Nunca fui una experta en andar a caballo, pero si hay algo que me quedó claro de todas las veces que lo hice es que si al animal no le explicás quién está a cargo, entonces pasa a estarlo él.
Hace un tiempo, hablando con una persona de la que aprendo mucho, tuve la oportunidad de reflexionar justamente sobre eso: la importancia de tomar las riendas en la vida, algo que, hasta hace un tiempo, confieso que no hacía.
A lo largo de mi vida, frente a cada desafío que se presentó, lo más difícil fue siempre saber qué lugar quería ocupar: ser la que calla lo que piensa y quiere o ser la que dice todo y hace lo que de verdad siente.
Por miedo a lastimar, a perder lo que ya tenía o a no saber qué hacer, fueron infinitas las veces en las que dejé que otra persona o “el destino” decidiera. Lo hice para evitar culpas y para convencerme a mí de que lo mejor es que todo fluya y que las cosas encuentren solas su lugar.
Pero aprendí que no siempre es mejor así.
Porque cuando ese “que todo fluya” termina implicando que otro tome una decisión por vos o controle algo que vos podés controlar de tu propia vida, entonces no estás haciendo las cosas bien. No por orgullo, sino porque tenemos que ser nosotros mismos quienes decidan el rumbo de nuestro camino. En otras palabras: ser quienes elijan las causas y consecuencias de nuestras acciones y tener la tranquilidad de que, incluso si termina pasando lo que no nos gusta, siempre tuvimos el control de la situación. Un control que puede ser compartido pero que jamás puede ser solo de los otros. Unas riendas que implican muchísima valentía tomar, pero que vale la pena agarrar fuerte.
Tomar las riendas es alejarte de quienes no suman. Es renunciar a ese trabajo que te hace tanto daño o hacer todo lo que esté a tu alcance por retomar ese vínculo que te hacía tan bien. Es agarrar el futuro por el mango y marcar cuál va a ser el camino.
Confieso también que hasta el día de hoy me cuesta pero, desde que recibí ese consejo, al menos creo estar más atenta.

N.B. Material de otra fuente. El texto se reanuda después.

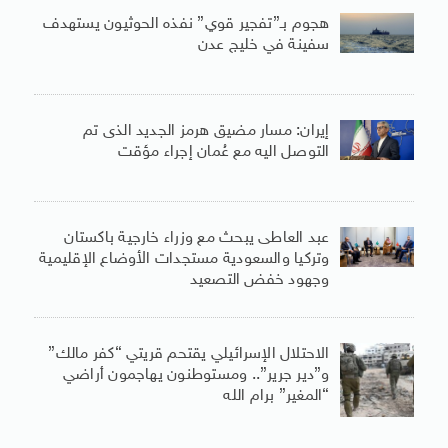
هجوم بـ”تفجير قوي” نفذه الحوثيون يستهدف
سفينة في خليج عدن
إيران: مسار مضيق هرمز الجديد الذى تم
التوصل اليه مع عُمان إجراء مؤقت
عبد العاطى يبحث مع وزراء خارجية باكستان
وتركيا والسعودية مستجدات الأوضاع الإقليمية
وجهود خفض التصعيد
الاحتلال الإسرائيلي يقتحم قريتي “كفر مالك”
و”دير جرير”.. ومستوطنون يهاجمون أراضي
“المغير” برام الله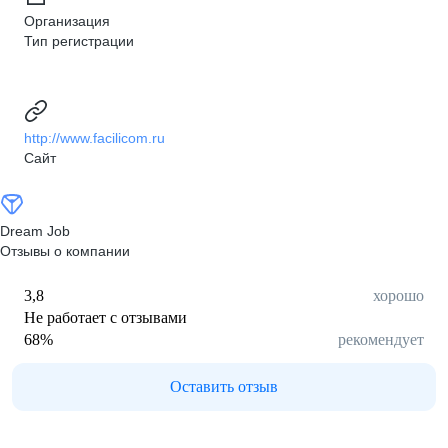
Организация
Тип регистрации
http://www.facilicom.ru
Сайт
Dream Job
Отзывы о компании
3,8
хорошо
Не работает с отзывами
68
%
рекомендует
Оставить отзыв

Aprendí que si un vínculo no funciona, no hay que esperar a que el otro decida si vale la pena repararlo. Que si sentís que un lugar en el que estás no es para vos, es más sano juntar las fuerzas para irte que quedarte hasta que te termine echando la situación. Que si algo no te deja dormir por las ganas que tenés de hacerlo, no podés quedarte sentado esperando que llegue la oportunidad; porque lo más probable es que sola no llegue nunca.
Aprendí que lo que no se cultiva, se pierde (y no lo digo por todas las plantas que tristemente cayeron en mis manos). Que cuando uno no decide, hay alguien o algo decidiendo por él. Y que donde más tendemos a fallar es en creer que somos más buenos por dejar que las riendas las lleven los demás. Porque dejar que otro decida por uno no es ser bueno, es ser egoístas con nosotros mismos.
También aprendí que muchas veces las cosas sí se pueden arreglar, hablar o acomodar. Porque no todo es irreparable y porque, incluso cuando hay cosas que sabemos que nunca van a ser iguales, por lo menos, podemos hacer que se vivan desde un nuevo lugar.
Tomar las riendas no es fácil, en absoluto. Implica asumir que vamos a ser los responsables de nuestra propia decisión. Pero también significa tener la tranquilidad de elegir aceptar el lugar donde nos toca estar.
Al final del día, lo importante no es si todo parece solucionable o no, sino que decidir nosotros agarrar esas riendas para transformar lo que sea que estemos llevando en algo mejor. Porque, por más distinto que pueda ser el final, si la decisión la tomamos nosotros, entonces siempre va a haber sido una buena decisión.